Crumbly Meatloaf
"Andy" > wrote in message ...
> George Leppla said...
>
>>
>> "bob edwards" > wrote in message
>> ...
>>> My ladyfriend occasionally makes a meat loaf for me but it falls apart
>>> when I try to slice it. What should she do to make it hold together
>>> better? Use less fluid, use less lean meat, what?
>>
>> The meat is probably too lean and she doesn't have enough bread crumbs.
>>
>> Tell her to try using 80/20 ground chuck, add about one raw egg per
>> pound and enough bread crumbs to hold it together. As it cooks, some of
>> the fat and juices are absorbed by the bread crumbs and that, along with
>> the eggs, helps bind things together.
>>
>> I don't use recipes much, but here is how I made the last meatloaf...
>>
>> 2.5 pounds of 80/20 ground beef
>> 1 large onion diced small
>> 2 eggs
>> bread crumbs (I'm guessing about a cup +/-)
>> Salt (I used Lawreys)
>> pepper
>> parsley flakes
>> I can of diced tomatoes, thoroughly drained.
>> Catsup for the top.
>>
>> This is a pretty basic recipe but then, my Grandma was a pretty basic
>> cook. Over the years I have tried adding different things to the recipe
>> but I always seem to come back to the basics. It is my family's version
>> of comfort food.
>>
>> George L
>
>
> George L,
>
> Excuse me but...
>
> How UNSPECIFIC can a recipe get.
Well....... for the Anal Retentive among you, I will try to be more
specific:
> One large onion... give us grams!
Sorry, I stopped weighing things in grams back in 1968... or I think it was
'68. Parts of that year are hard to remember and that has to do with what I
was weighing.
Dice up some onions and throw in two handsfull. That is one large onion.
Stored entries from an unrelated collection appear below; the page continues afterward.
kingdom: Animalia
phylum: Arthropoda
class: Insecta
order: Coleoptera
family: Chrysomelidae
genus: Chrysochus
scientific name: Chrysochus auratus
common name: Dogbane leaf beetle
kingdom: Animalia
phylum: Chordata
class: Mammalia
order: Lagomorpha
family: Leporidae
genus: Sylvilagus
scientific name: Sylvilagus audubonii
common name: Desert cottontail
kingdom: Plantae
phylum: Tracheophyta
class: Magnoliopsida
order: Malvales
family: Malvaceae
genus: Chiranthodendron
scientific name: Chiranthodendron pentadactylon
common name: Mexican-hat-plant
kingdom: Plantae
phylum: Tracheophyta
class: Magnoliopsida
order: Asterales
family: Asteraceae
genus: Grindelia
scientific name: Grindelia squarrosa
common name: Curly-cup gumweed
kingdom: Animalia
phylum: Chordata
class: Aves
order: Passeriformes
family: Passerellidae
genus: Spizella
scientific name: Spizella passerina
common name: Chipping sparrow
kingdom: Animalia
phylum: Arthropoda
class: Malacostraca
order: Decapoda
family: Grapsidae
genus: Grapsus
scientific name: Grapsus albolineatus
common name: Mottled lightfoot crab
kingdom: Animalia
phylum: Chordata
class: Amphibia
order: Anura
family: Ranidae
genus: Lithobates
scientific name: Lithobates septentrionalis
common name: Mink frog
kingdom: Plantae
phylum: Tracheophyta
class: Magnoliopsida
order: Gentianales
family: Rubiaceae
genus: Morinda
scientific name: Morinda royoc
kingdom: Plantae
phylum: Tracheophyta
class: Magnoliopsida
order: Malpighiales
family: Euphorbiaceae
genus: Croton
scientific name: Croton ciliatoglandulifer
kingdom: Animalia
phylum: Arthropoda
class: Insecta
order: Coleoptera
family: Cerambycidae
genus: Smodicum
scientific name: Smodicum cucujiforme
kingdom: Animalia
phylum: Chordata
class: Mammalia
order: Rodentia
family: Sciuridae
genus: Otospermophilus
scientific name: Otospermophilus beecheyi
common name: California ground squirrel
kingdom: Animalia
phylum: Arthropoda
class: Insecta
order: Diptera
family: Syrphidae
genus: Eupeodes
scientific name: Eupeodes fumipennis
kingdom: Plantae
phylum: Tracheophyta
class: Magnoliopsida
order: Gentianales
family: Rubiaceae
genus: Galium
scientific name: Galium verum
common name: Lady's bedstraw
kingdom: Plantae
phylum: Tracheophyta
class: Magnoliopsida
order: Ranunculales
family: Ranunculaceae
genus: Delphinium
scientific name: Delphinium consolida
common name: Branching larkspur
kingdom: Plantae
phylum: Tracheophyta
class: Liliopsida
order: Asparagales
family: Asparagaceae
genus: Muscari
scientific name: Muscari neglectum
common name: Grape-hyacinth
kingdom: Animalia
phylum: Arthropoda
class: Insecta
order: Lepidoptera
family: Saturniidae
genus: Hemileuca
One handful is a small onion. If you have tiny little girlie hands, add
extra.
> 2 Eggs... which size?
The eggs should be slightly smaller than the chicken's asshole.
> Salt... how much?
Did you ever go swimming in the ocean? Not that salty.
> 1 can diced tomatoes... how large a can?
Get one that is big enough so that if you threw it at someone, you would put
a dent in their head but not kill them. Grandma could throw one about 15
feet with amazing accuracy. That range covered the whole kitchen.
> Catsup for the top... how much?
About 88 cents a bottle when it is on sale.
> No cookbook would be that vague.
Agreed, but then, I'm a cook, not an author. The best way to learn how to
cook anything the way I do it is to come down to Shreveport and watch me do
it. The door is always open and visitors are welcome.